Young people, young girls, and Jeremy Gill. Potentially hazardous? Or not? But I needed to make sure it was safe for those kids or I’d never sleep again.
‘Hey listen, Alice,’ I said. ‘Any chance I could go along to the workshop, maybe as some sort of steward or board of directors’ representative or something? You know I’m a big fan, I’d give anything
to be there and you’re going to need some responsible adults, right, remember our child protection chat earlier? Not that there’s any concern or anything but still, huh, what do you say?’
‘You’re shameless, you know that?’ Alice said, getting up from her desk. ‘Yeah. All right, I’ll sort it for you. And actually having a board representative there is a good idea. Now please get out of my office or we will have no Film Festival to put on.’
‘I’ll buy you a drink,’ I said.
‘Just one?’ she said, and pushed me out the door.
Running down the stairs, I felt guilty about being less than honest with Alice. At least, I thought it was guilt, and I thought it was about Alice. But standing outside on the street, I shivered, though I wasn’t cold. I told myself that whatever happened, things were about to get interesting, and that that was good.
And then I thought about the Chinese curse. And started walking. And tried to stop thinking for a while.
4
I headed in the direction of my office. I needed to check my diary for the upcoming week and do enough to clear Tuesday afternoon and Wednesday. After what I’d heard from Alice, I intended keeping a close eye on Jeremy Gill while he was in town. And I wanted to arrange another meeting with Sean Carney, and to meet his wife Ann.

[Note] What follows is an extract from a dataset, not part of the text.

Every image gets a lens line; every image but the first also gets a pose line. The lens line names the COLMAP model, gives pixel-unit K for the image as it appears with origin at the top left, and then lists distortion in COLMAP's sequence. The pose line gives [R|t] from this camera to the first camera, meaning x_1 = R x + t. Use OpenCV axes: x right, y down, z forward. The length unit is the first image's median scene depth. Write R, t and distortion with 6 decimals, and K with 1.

There was no time to waste, but I did anyway. Crossing Patrick Street, I cut down Marlboro Street as far as Liam Russell’s bookshop and circled back on to Princes Street. I thought about the mix of optimism and bravery and foolishness that had led people to settle and build and trade in this damp place. I thought about how, every so often, the water rose fast from the marsh beneath the streets and, just as fast, drained away leaving ruin in its wake. And I thought about the city’s narrow escape overnight, about how it was luck, and nothing else, that had saved it.

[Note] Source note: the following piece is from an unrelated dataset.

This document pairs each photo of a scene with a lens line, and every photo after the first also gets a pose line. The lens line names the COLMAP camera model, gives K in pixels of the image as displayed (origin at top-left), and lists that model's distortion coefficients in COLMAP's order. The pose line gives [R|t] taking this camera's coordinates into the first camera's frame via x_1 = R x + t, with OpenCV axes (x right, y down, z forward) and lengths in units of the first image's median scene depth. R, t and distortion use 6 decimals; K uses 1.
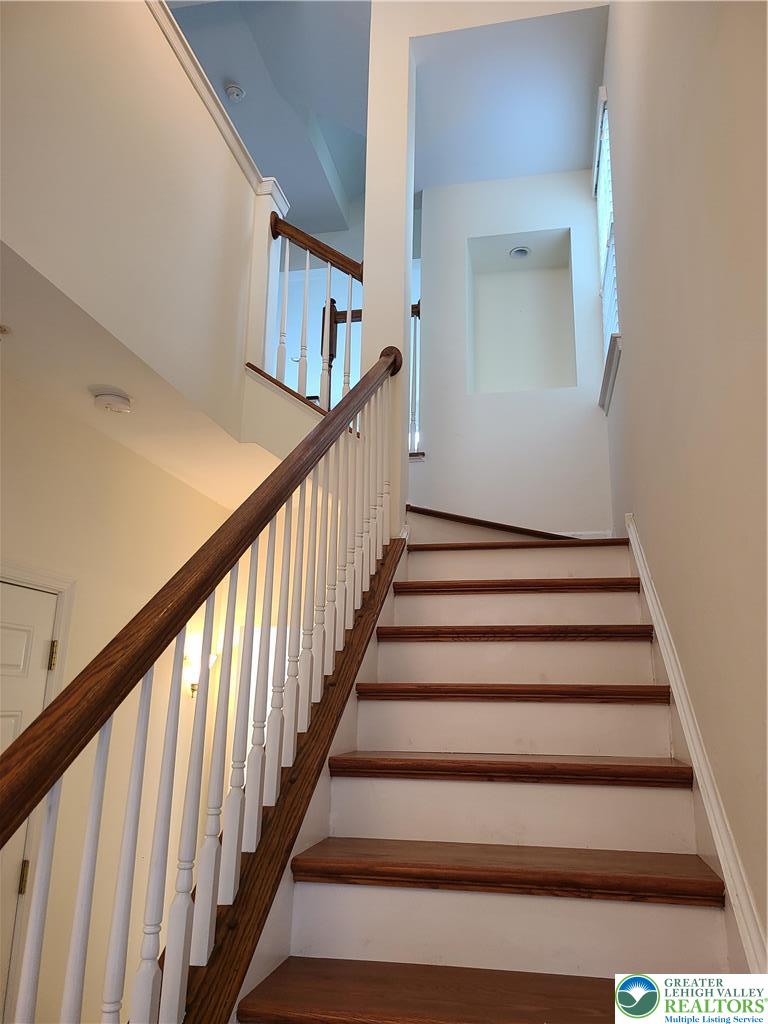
lens RADIAL K [[768.3, 0, 385.6], [0, 768.3, 513.3], [0, 0, 1]] dist [0.054324, -0.040256]
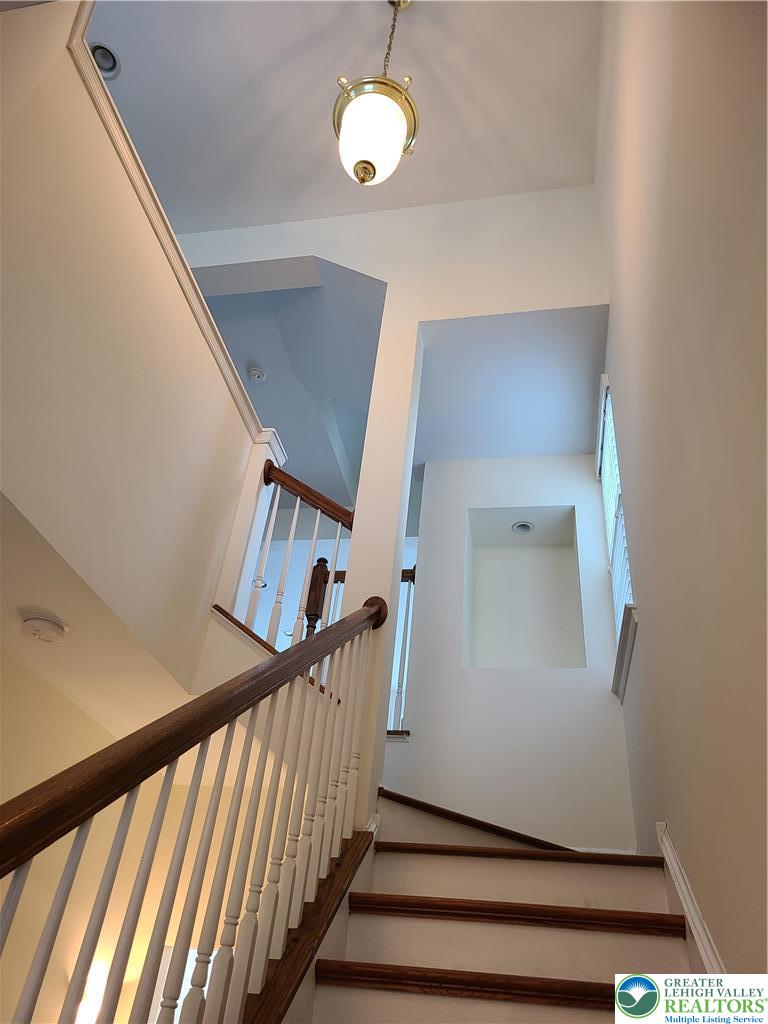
lens RADIAL K [[768.3, 0, 378.9], [0, 768.3, 512.4], [0, 0, 1]] dist [0.054324, -0.040256]
pose [[0.996737, 0.076606, -0.025415, 0.023477], [-0.080561, 0.924984, -0.371369, 0.020907], [-0.004940, 0.372205, 0.928137, 0.131939]]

I swung past the grand cast-iron gates, and into the English Market, busy already, though it was not yet ten, with the usual weekend foodie crowd stocking up on provisions for their Saturday night dinner parties. Taking a left at the fountain, I passed the wooden steps to the Farmgate restaurant on the balcony, went through the arch, and got an Americano with milk from Mary Rose.